Partnerships where all members are subject to income tax
Where all members are subject to income tax, capital allowances are claimed in the partnership or LLP tax return as a deduction from profits. These are then feed through to the individual’s tax returns, by way of the distribution of the partnership profits or losses.
Partnerships where all the members are corporate members.
In this instance, the partnership is deemed to be a “notional company”. Partnership profits are calculated as if the partnership were a company, with corporation tax rules applying. HMRC confirms that the tax computation can include claiming capital allowances that are only available to companies that pay corporation tax. Including first-year allowances such as super-deduction and full expensing, as long as the “notional company” meets the criteria for each allowance. However, this does not include Annual Investment Allowance (AIA) (see below).

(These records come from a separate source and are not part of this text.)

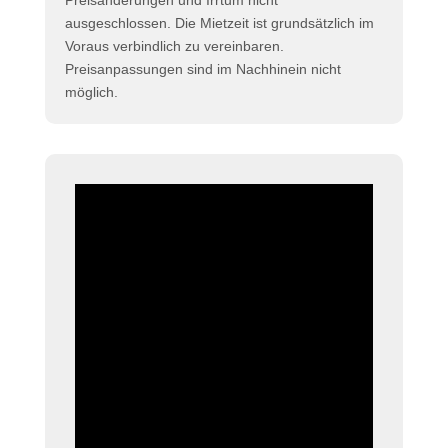
Preisänderungen und Irrtum nicht
ausgeschlossen. Die Mietzeit ist grundsätzlich im
Voraus verbindlich zu vereinbaren.
Preisanpassungen sind im Nachhinein nicht
möglich.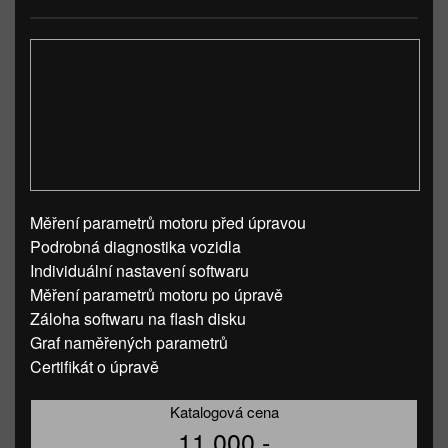
Měření parametrů motoru před úpravou
Podrobná diagnostika vozidla
Individuální nastavení softwaru
Měření parametrů motoru po úpravě
Záloha softwaru na flash disku
Graf naměřených parametrů
Certifikát o úpravě
Katalogová cena
11 000,-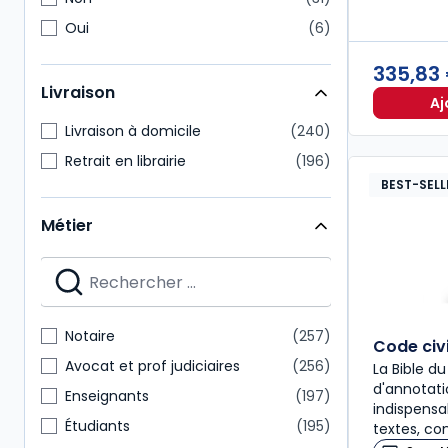
Oui
6
335,83
Livraison
Aj
Livraison à domicile
240
Retrait en librairie
196
BEST-SELL
Métier
Notaire
257
Code civ
Avocat et prof judiciaires
256
La Bible du
d'annotati
Enseignants
197
indispensa
Étudiants
195
textes, co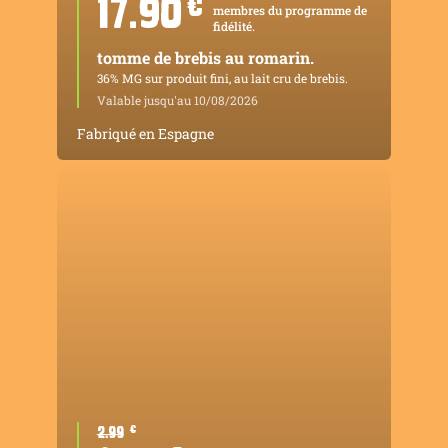
17.90
¤
membres du programme de
fidélité.
tomme de brebis au romarin.
36% MG sur produit fini, au lait cru de brebis.
Valable jusqu'au 10/08/2026
Fabriqué en Espagne
2.99
¤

Mixed partnerships, where one or more partners are a corporate member
In this instance, where one or more partners are corporate members, HMRC has confirmed that the corporate member can claim first-year allowances such as super-deduction or full expensing. This can be claimed against its share of the partnership profits. But again it should be noted that AIA is not available to the corporate member as noted below.
In the case of mixed partnerships, it may be necessary for the partnership to submit two tax returns. One in respect of the members who are not corporate members. A second tax return for those members who are subject to corporation tax, regarded by HMRC as a “notional company”.
Annual Investment Allowance where the partnership has a corporate member
HMRC gives clear guidance about claiming AIA. Stating that AIA is only available to a partnership in which all its members are individuals (CAA2001/S38A).